**Given data:**
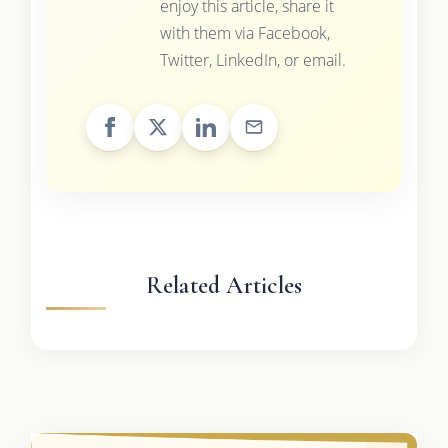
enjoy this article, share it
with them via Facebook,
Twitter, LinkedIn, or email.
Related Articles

--

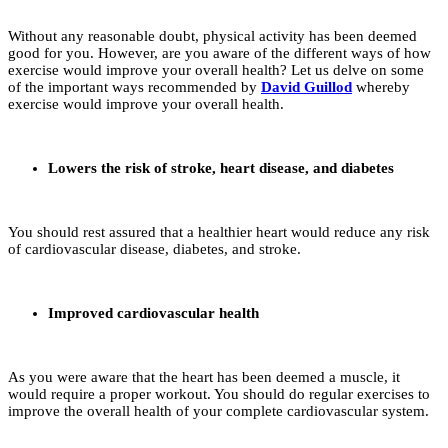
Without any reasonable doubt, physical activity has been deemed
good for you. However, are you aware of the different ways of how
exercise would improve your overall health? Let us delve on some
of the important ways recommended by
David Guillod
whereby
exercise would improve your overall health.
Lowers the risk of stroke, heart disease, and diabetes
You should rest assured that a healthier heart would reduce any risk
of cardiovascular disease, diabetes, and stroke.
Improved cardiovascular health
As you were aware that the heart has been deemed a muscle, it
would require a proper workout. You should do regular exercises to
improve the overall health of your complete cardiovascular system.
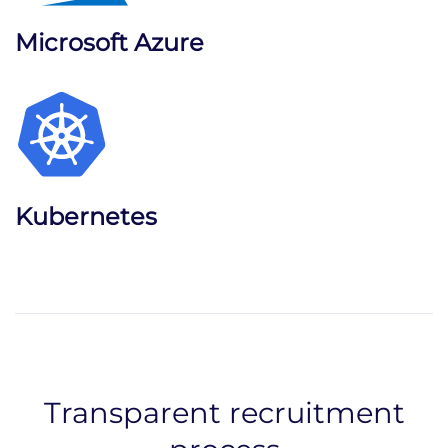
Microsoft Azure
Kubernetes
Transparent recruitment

...

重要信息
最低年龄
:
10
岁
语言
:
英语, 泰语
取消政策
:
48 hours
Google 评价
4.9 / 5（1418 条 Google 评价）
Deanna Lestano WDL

**Task:**
Print nothing except the lines above from the one containing "David Guillod" down to the one containing "Transparent recruitment", both included, exactly as written and free of pictures.

**Task result:**
David Guillod
whereby
exercise would improve your overall health.
Lowers the risk of stroke, heart disease, and diabetes
You should rest assured that a healthier heart would reduce any risk
of cardiovascular disease, diabetes, and stroke.
Improved cardiovascular health
As you were aware that the heart has been deemed a muscle, it
would require a proper workout. You should do regular exercises to
improve the overall health of your complete cardiovascular system.
Microsoft Azure
Kubernetes
Transparent recruitment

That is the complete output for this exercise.